Colonists and their enemies both went beyond looking at and interpreting the dead; they
both took parts of bodies with them. Even early in the war “mementos of the enemy, mainly
body parts . . . had been cherished by Indians and colonists alike” (Lepore 178). The
Algonquians dismembered bodies, “carrying away body parts as prizes or erecting them as
monuments” (179); colonists reported that “enemy Indians might wear necklaces of human
fingers” (179). And the English hoisted heads on poles, kept hands, and displayed other various
parts. The pieces of the enemy body became possessions; they could not fully understand nor
control their enemy, but through this physical reminder perhaps they were more readily able to
separate themselves from the threat. If one holds the head or hand of an enemy and remembers
his body—dead and rotting, dismembered and powerless—then by comparison, the possessor
can see themselves as more alive and in control.

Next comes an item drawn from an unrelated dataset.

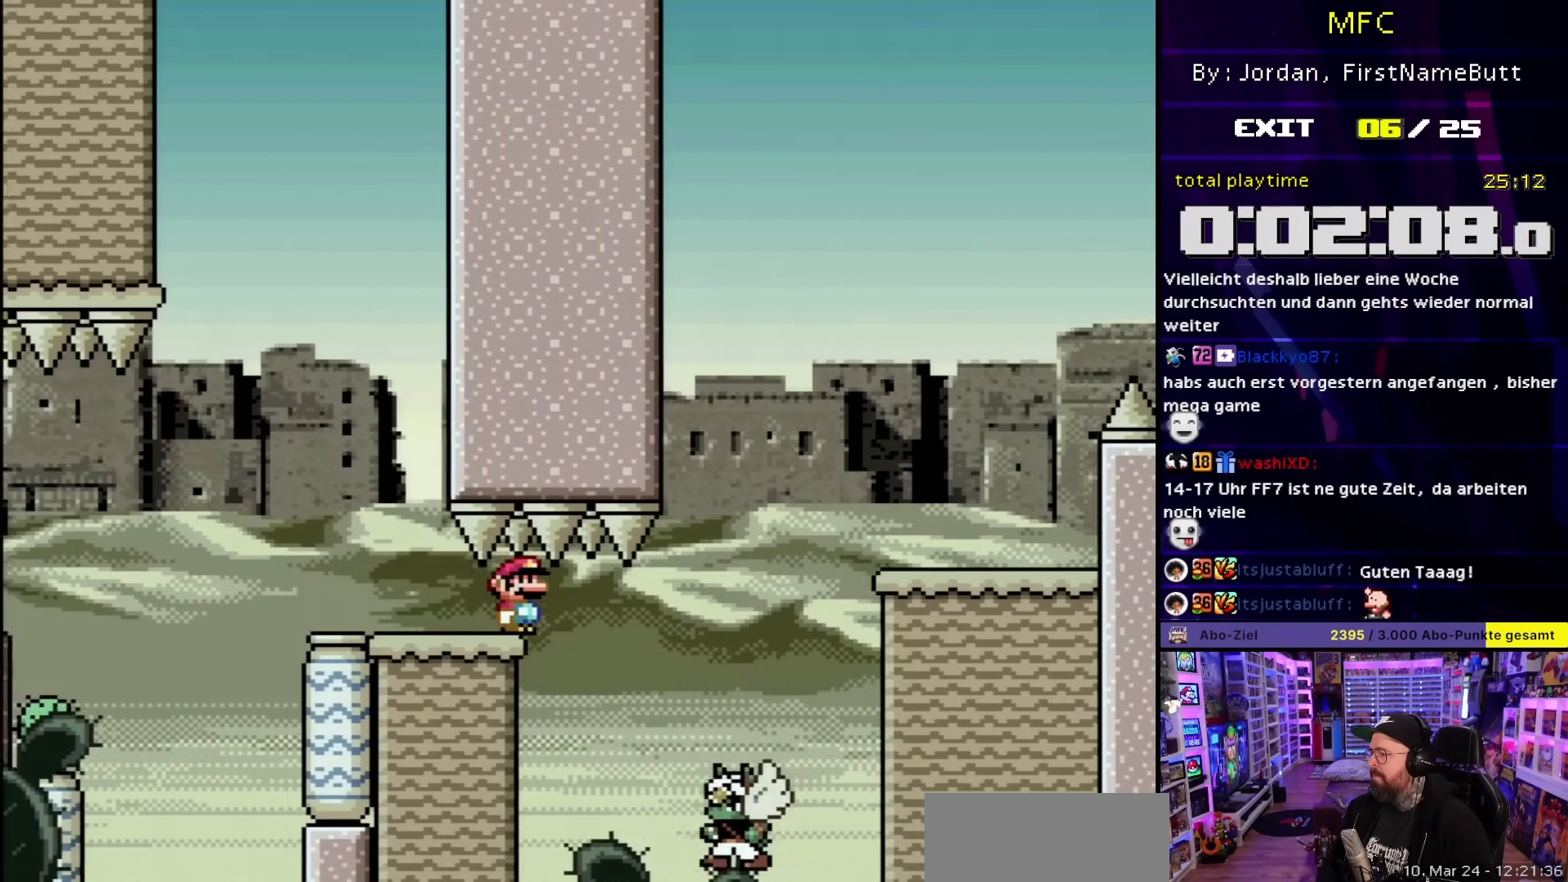
{"buttons": ["A", "X"], "events": [[33, "DPAD_UP", "down"], [83, "DPAD_UP", "up"], [150, "DPAD_UP", "down"], [167, "DPAD_RIGHT", "up"], [167, "DPAD_UP", "up"], [183, "DPAD_LEFT", "down"], [267, "DPAD_LEFT", "up"], [283, "DPAD_RIGHT", "down"], [467, "DPAD_RIGHT", "up"]]}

Having these bodies via written word was yet
another, more widespread, form of possession. While they could not fully control the shifting
borders of the country nor establish their place between civilization and savagery, they could
establish their relation to the thing they had conquered, making them instantly powerful and
dominant. While caught in the confusion and “violence of border warfare” (Horsman 106), both
sides tried to get a firm hold of their situation, and part of this was a literal taking hold of bodies.